(Records from a data source)
---------------

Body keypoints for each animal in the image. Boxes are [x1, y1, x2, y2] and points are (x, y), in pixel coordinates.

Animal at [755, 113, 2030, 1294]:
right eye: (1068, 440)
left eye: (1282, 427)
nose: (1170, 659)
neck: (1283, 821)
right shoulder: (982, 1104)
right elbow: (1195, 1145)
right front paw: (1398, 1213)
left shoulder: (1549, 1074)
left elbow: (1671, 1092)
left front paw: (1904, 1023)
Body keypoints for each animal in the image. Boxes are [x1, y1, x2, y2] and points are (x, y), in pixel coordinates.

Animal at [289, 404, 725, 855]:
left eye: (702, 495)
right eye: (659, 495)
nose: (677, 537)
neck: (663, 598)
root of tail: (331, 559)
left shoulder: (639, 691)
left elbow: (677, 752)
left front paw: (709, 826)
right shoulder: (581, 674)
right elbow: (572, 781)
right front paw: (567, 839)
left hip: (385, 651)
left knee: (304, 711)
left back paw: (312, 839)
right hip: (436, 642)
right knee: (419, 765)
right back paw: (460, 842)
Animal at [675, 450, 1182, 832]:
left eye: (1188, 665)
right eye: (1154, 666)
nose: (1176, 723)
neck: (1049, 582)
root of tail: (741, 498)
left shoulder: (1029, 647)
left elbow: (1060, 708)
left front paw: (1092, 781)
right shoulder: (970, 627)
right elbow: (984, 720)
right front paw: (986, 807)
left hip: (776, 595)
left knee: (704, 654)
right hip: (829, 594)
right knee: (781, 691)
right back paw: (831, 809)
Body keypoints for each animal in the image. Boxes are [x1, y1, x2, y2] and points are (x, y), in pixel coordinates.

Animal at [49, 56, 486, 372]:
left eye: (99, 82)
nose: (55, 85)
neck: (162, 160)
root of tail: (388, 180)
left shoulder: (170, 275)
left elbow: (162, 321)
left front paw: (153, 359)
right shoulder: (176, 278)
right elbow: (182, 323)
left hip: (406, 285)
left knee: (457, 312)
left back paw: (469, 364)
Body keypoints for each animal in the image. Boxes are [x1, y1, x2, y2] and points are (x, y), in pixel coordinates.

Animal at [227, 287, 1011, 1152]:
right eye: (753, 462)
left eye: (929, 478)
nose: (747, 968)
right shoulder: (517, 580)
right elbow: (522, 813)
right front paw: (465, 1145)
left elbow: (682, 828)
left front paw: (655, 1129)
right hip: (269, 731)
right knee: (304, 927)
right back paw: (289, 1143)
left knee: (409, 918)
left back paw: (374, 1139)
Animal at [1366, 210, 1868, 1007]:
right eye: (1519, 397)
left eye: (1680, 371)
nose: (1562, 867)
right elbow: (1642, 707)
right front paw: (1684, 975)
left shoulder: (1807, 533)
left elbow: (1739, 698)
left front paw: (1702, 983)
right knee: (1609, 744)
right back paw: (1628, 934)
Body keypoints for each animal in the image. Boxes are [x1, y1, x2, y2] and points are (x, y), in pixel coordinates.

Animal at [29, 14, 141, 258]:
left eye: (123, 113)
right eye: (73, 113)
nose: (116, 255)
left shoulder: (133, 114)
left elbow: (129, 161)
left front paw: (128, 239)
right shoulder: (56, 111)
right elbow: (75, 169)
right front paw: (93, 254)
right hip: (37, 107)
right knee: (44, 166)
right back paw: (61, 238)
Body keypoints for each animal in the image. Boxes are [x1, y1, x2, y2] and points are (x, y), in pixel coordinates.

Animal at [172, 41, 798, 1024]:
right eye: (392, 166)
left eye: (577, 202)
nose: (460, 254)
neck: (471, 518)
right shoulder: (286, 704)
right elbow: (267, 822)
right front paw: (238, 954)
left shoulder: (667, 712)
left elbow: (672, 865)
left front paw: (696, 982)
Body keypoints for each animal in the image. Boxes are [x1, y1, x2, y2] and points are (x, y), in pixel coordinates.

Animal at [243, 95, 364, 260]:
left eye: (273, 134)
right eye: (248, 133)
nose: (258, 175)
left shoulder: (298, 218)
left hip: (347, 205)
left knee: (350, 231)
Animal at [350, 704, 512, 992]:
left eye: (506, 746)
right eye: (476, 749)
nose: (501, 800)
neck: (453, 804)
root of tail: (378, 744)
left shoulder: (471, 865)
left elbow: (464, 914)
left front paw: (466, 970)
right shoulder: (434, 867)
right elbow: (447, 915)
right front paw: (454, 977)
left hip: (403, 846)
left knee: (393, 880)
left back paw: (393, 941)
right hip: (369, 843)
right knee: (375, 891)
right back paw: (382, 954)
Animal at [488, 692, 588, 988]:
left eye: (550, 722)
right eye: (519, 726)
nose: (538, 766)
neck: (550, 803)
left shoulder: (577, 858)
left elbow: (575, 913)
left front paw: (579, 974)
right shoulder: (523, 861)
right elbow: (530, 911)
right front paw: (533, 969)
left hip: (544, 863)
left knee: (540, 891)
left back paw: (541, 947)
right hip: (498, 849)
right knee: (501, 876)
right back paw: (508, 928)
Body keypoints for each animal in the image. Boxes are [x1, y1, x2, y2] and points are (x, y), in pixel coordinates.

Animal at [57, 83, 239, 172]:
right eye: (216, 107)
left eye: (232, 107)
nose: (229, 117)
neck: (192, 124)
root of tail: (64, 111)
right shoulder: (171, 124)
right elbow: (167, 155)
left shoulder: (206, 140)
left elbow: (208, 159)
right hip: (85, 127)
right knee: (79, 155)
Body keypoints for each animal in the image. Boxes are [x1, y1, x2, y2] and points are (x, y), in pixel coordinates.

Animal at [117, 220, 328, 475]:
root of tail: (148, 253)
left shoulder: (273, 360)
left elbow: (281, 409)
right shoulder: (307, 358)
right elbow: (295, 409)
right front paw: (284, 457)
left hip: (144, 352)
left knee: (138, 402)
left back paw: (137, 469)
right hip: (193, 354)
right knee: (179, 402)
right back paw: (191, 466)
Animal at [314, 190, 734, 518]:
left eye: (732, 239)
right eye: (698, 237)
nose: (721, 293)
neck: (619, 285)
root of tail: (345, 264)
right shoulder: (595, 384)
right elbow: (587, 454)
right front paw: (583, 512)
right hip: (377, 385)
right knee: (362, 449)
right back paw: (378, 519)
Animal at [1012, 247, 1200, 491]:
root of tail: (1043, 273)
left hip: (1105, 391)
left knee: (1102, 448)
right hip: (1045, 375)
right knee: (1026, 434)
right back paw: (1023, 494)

---------------

_PROBLEM TO WORK ON:_ Of the lines above, output exactly those from the line bearing "left front paw: (696, 982)" through the line bearing "right front paw: (533, 969)", inclusive.

_RESULT FOR THIS TASK:_
left front paw: (696, 982)
Body keypoints for each animal in the image. Boxes are [x1, y1, x2, y2] and points are (x, y), in pixel coordinates.

Animal at [243, 95, 364, 260]:
left eye: (273, 134)
right eye: (248, 133)
nose: (258, 175)
left shoulder: (298, 218)
left hip: (347, 205)
left knee: (350, 231)
Animal at [350, 704, 512, 992]:
left eye: (506, 746)
right eye: (476, 749)
nose: (501, 800)
neck: (453, 804)
root of tail: (378, 744)
left shoulder: (471, 865)
left elbow: (464, 914)
left front paw: (466, 970)
right shoulder: (434, 867)
right elbow: (447, 915)
right front paw: (454, 977)
left hip: (403, 846)
left knee: (393, 880)
left back paw: (393, 941)
right hip: (369, 843)
right knee: (375, 891)
right back paw: (382, 954)
Animal at [488, 692, 588, 988]:
left eye: (550, 722)
right eye: (519, 726)
nose: (538, 766)
neck: (550, 803)
left shoulder: (577, 858)
left elbow: (575, 913)
left front paw: (579, 974)
right shoulder: (523, 861)
right elbow: (530, 911)
right front paw: (533, 969)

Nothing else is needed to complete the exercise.